Because it was logical, and borne of well understood scientific principles, it was truly a conceivable future scenario, one that was ‘just around the corner’ from the current (temporal) date etc.
The best way for me to explain what Mark is on about is by discussing frameworks.
WORKING WITHIN A FRAMEWORK
Things that we do in life are necessarily bound by frameworks. They help us draw meaning and understanding from our experience.
BACK TO STAR TREK
I never got into Star Trek myself, and was not interested to even try and get it. I’m right brain dominant. People are polarised over Star Trek, why? Because it comes down to the predominance of left vs right hemisphere thinking.
Once people understand the framework they may become a trekkie. They are part of a group of people that have learnt to draw meaning from the framework set out by the creators.
Logical reasoning and frameworks are the reason that trekkies have a propensity to take up programming.
WHAT ABOUT MY CREATIVITY!?
Usability, accessibility and information architecture people are often involved on projects too late in the process. For example, I was at one of the Commonwealth Bank’s digital agencies doing a presentation on Accessibility. It was after a new microsite had been completed and the site was pretty much inaccessible to people with visual impairment. We wanted them to change some of the interactions to be more accessible. The resounding response was… why should we do that? It will limit our creativity! Nevertheless, they had to rebuild the product.
I contrast this to my recent experience working with an agency right from the start of the technology project using a user-centred design approach. They absolutely loved the experience and their perception was that they could be entirely creative within the constraints of the framework which we set up with them at the beginning. Because these boundaries were set and there was little change to the framework during the project, the technical people felt totally comfortable with their role, and able to be creative.
The user-centred design approach can still go wrong, particularly if the developers are not consulted in the beginning (by a business analyst or similar). There’s nothing worse than simply giving the developer a requirements spec without consideration of what their code can actually do (or not do).
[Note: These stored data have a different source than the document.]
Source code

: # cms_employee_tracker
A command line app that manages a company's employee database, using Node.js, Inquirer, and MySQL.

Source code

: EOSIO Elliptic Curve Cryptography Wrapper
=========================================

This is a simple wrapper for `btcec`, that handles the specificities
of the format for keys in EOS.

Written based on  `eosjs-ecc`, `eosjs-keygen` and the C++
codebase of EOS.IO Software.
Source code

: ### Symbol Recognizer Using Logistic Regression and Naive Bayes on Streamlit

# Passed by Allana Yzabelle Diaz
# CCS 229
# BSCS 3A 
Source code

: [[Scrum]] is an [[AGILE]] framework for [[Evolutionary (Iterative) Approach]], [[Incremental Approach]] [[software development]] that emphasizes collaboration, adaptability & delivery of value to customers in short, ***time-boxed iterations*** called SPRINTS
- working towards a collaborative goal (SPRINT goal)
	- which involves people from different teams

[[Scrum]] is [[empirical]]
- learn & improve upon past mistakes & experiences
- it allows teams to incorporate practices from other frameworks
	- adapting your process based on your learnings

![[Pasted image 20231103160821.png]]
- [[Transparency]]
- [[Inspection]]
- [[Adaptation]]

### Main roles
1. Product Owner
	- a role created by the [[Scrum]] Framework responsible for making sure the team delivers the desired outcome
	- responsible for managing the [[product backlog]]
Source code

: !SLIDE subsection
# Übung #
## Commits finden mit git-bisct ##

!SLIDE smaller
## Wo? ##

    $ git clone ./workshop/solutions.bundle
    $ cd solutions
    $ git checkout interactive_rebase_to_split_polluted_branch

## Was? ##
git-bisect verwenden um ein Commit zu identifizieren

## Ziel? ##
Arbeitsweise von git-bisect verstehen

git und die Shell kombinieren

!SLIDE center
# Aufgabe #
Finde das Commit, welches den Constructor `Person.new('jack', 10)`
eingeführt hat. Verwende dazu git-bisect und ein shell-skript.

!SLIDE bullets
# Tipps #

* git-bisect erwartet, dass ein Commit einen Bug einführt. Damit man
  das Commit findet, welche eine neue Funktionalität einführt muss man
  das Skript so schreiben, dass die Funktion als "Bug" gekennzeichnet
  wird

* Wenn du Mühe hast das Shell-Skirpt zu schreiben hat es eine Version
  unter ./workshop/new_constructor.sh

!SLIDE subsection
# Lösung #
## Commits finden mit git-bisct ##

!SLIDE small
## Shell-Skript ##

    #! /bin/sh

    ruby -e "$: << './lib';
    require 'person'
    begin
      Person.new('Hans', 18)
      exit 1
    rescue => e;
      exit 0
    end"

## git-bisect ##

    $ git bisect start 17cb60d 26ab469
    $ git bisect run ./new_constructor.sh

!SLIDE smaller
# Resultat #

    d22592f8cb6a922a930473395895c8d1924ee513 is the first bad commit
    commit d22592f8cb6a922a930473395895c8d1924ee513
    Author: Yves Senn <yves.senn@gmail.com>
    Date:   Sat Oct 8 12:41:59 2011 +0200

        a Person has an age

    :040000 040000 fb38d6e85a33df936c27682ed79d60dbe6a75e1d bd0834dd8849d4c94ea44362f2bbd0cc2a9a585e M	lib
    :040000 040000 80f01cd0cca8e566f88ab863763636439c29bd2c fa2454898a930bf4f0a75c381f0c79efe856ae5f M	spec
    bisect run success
In the example where usability was wheeled in at the end of the project, the techies were left to their own devices and put a lot of time and effort into creating their own user interface framework. When I threatened to change it down the track they became very defensive. In the second example the framework was created with them at the start of the project. It was correct from a users perspective and did not need to be changed. Therefore the project was on time and on budget.
THAT’S ‘COOL’ CODE
The picture keeps falling into place for me. If you don’t acknowledge a technical person’s creativity, and get them involved at an early stage in the project, then you will get them offside and forever have a battle on your hands. Technologists ARE creative. Given the right framework, they will come up with something that, in their mind, is incredibly funky!
Business people always neglect developers’ creativity. How do I know this?
- Both developers and business people do not get involved at the start of projects. Either the developers go ahead and build what they think will work or business people try to force their view onto the technical team, without due regard for the tech guys knowledge, skills and abilities.
- Business people wonder why, when things change half way through a project, developers get shitty.
- I even inappropriately told someone they couldn’t be creative working for a bank. If I understood what creativity meant to them I would not have said that. I know now.